--- WHAT YOU HAVE TO DO ---
Repeat what the lines below say, word for word, and skip every image.

═══ THE DATA

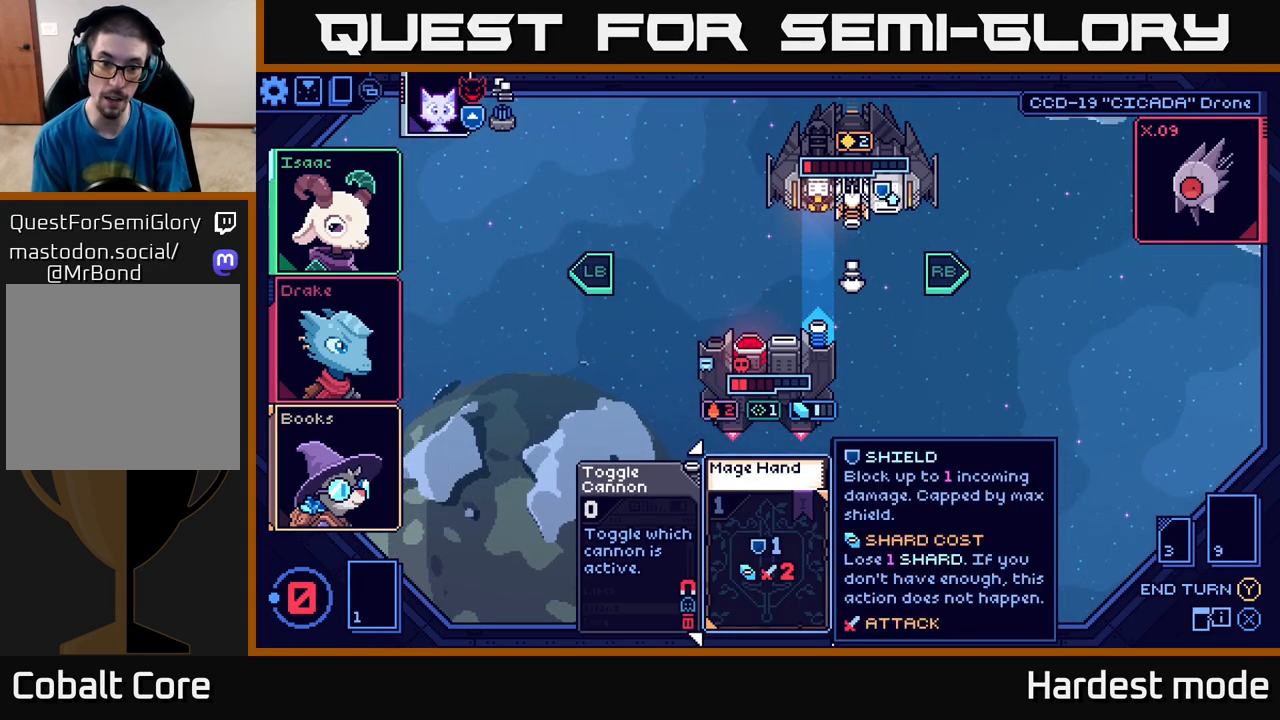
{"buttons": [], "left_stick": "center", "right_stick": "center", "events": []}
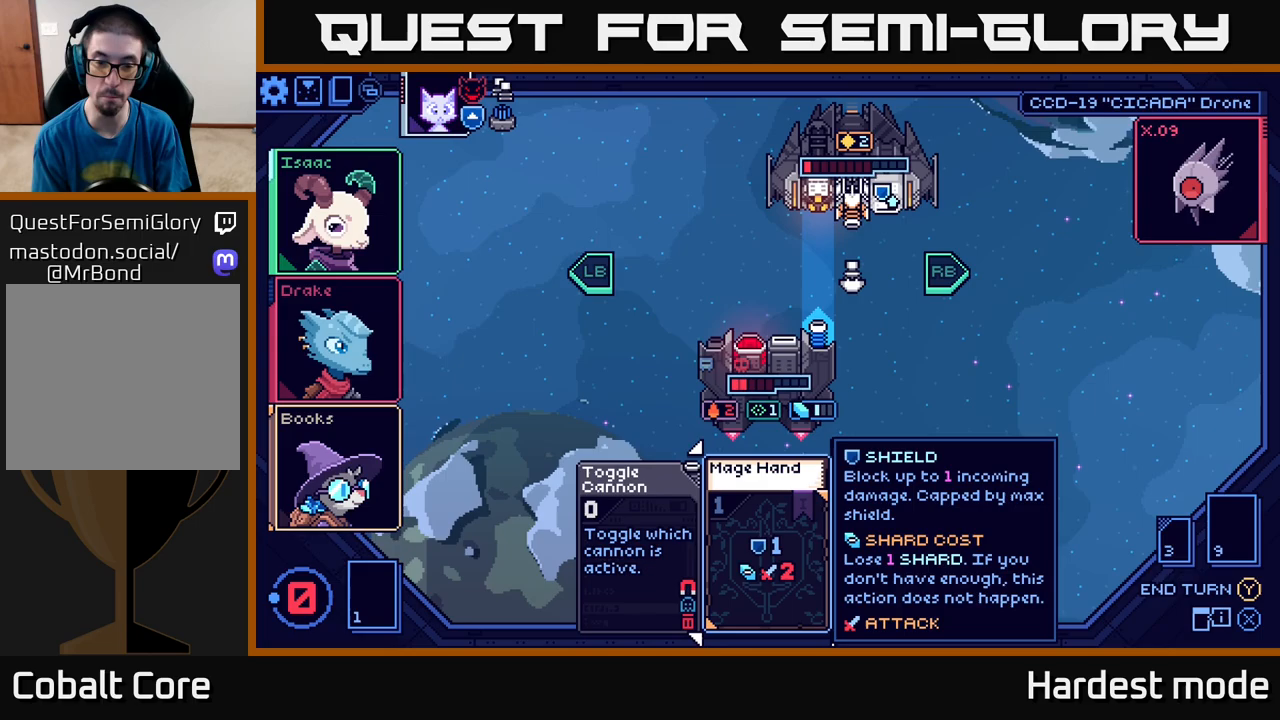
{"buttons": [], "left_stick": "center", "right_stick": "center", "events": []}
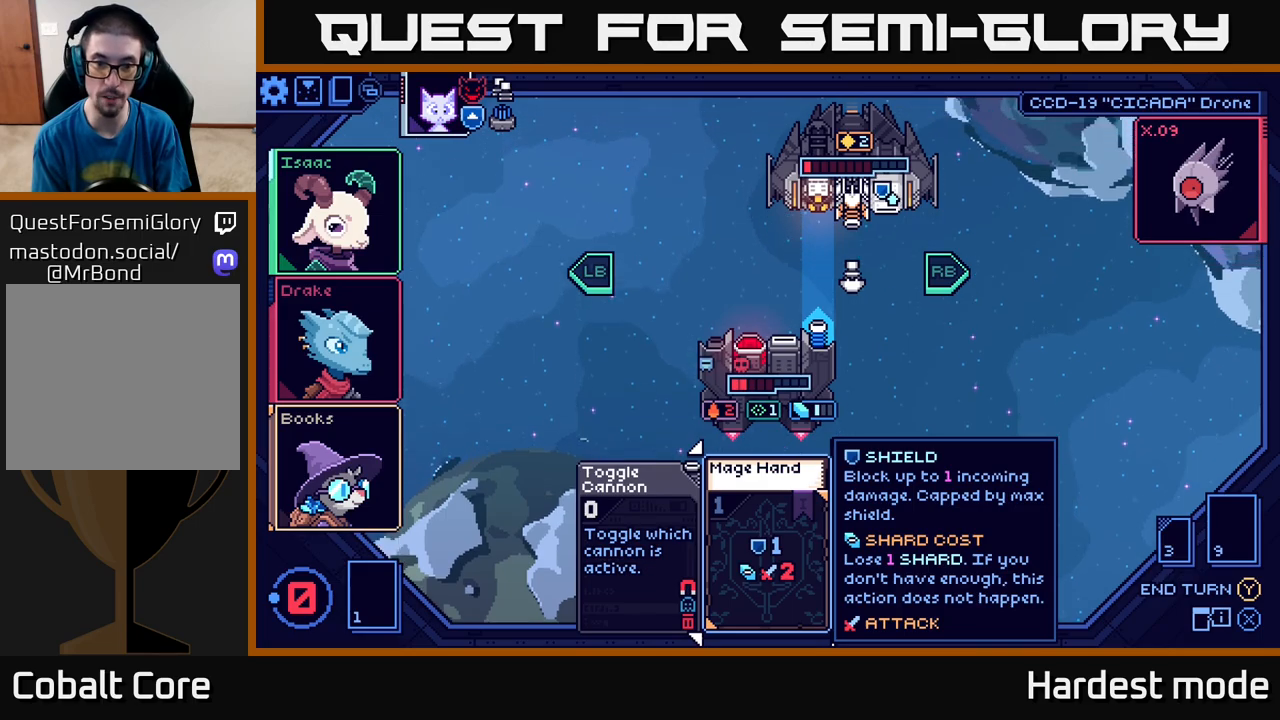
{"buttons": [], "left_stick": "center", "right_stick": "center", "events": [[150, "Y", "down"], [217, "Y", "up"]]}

══════

--- SOLUTION FOR THIS PROBLEM ---
{"buttons": [], "left_stick": "center", "right_stick": "center", "events": []}
{"buttons": [], "left_stick": "center", "right_stick": "center", "events": []}
{"buttons": [], "left_stick": "center", "right_stick": "center", "events": [[150, "Y", "down"], [217, "Y", "up"]]}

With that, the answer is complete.